• [Short task]: Reproduce the records from the line with "order: Poales" to the line with "genus: Pterocarya", substituting "binomial name" for "scientific name" and leaving everything else unchanged. Omit the pictures.

• [Exercise data]:
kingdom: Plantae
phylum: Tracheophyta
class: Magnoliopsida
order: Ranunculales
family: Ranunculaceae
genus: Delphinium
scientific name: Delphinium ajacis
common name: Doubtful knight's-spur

---

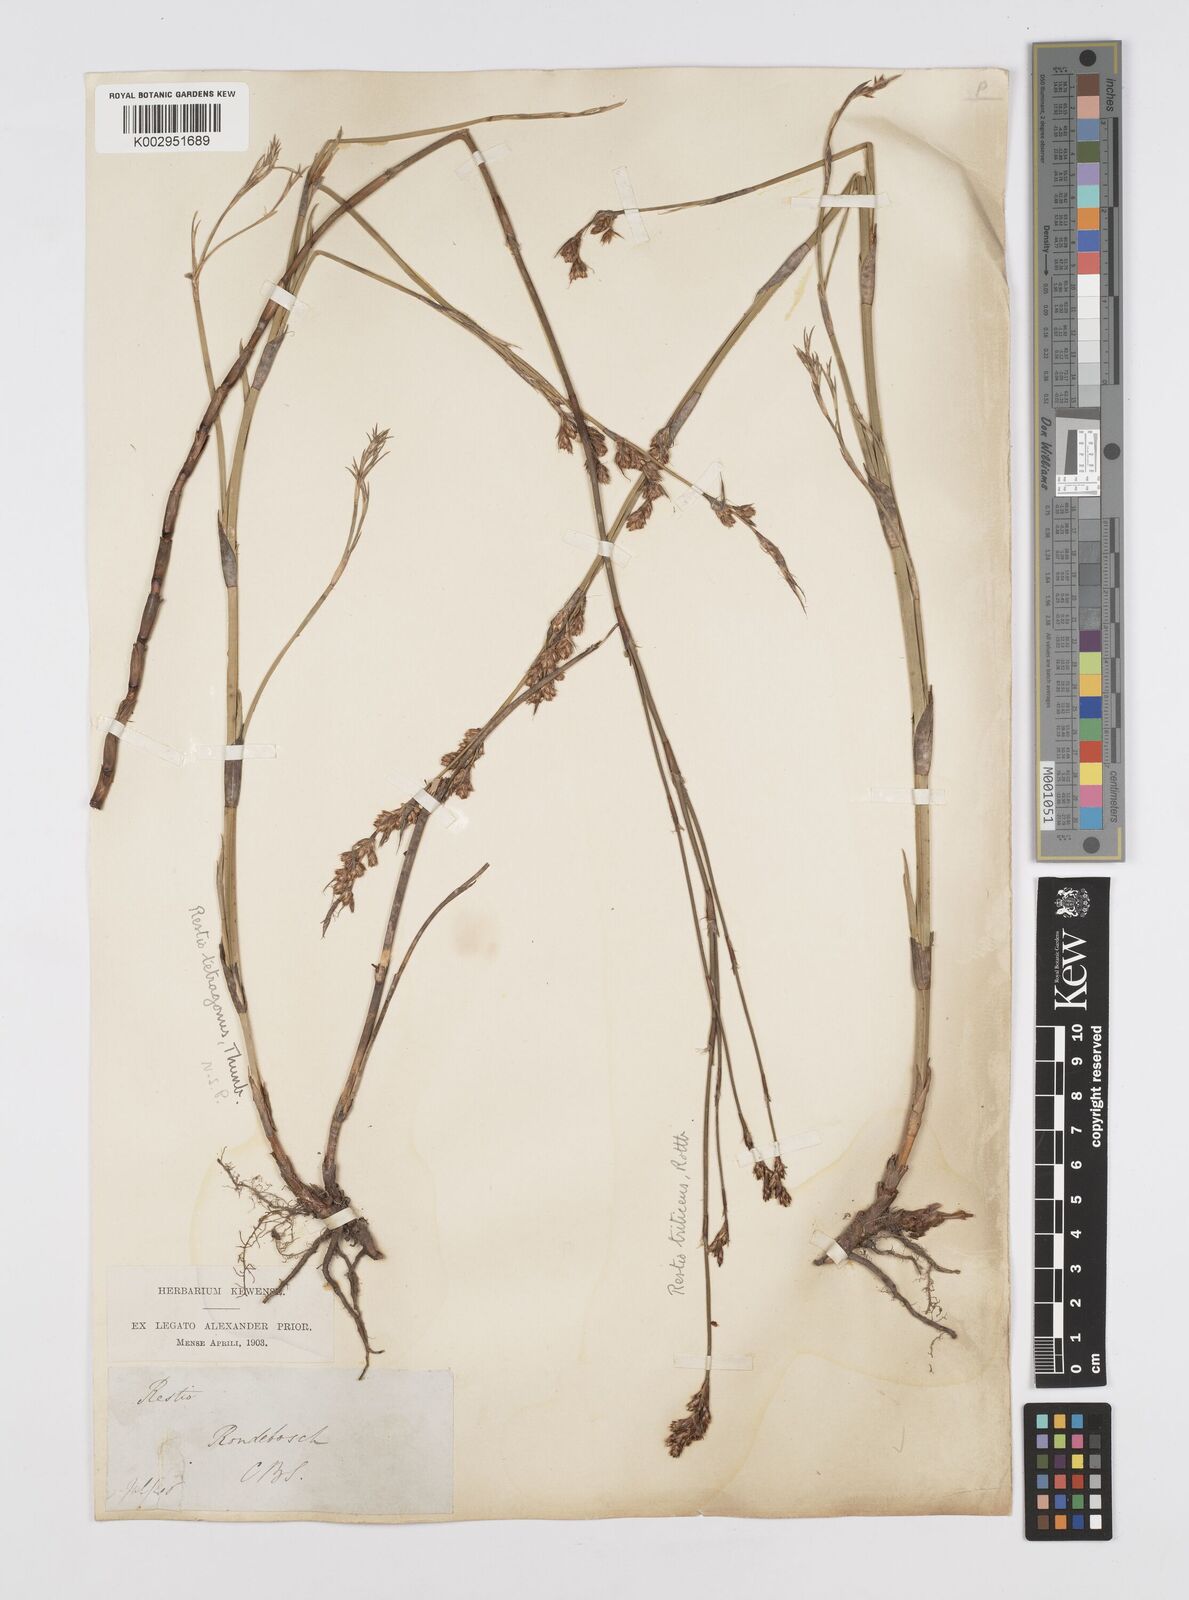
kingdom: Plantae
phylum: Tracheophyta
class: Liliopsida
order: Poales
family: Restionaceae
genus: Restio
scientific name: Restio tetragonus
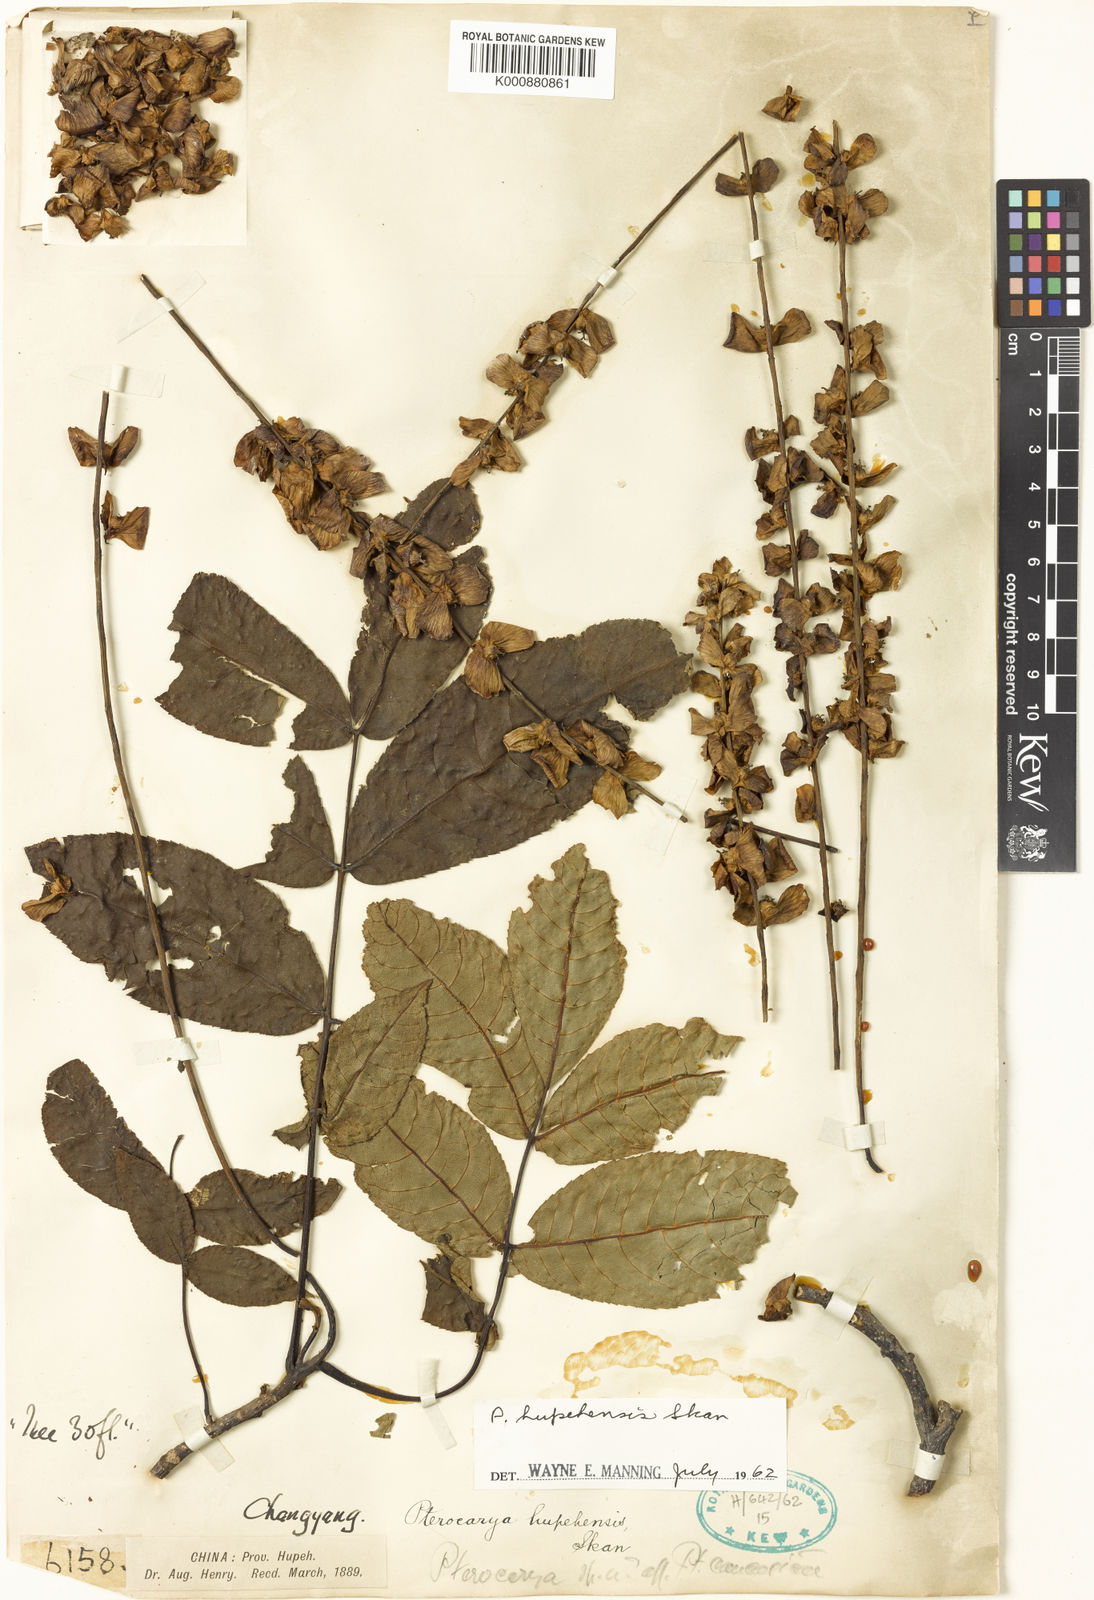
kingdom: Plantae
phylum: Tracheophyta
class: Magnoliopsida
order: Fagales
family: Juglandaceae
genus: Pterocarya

• [Output of the task]:
order: Poales
family: Restionaceae
genus: Restio
binomial name: Restio tetragonus
kingdom: Plantae
phylum: Tracheophyta
class: Magnoliopsida
order: Fagales
family: Juglandaceae
genus: Pterocarya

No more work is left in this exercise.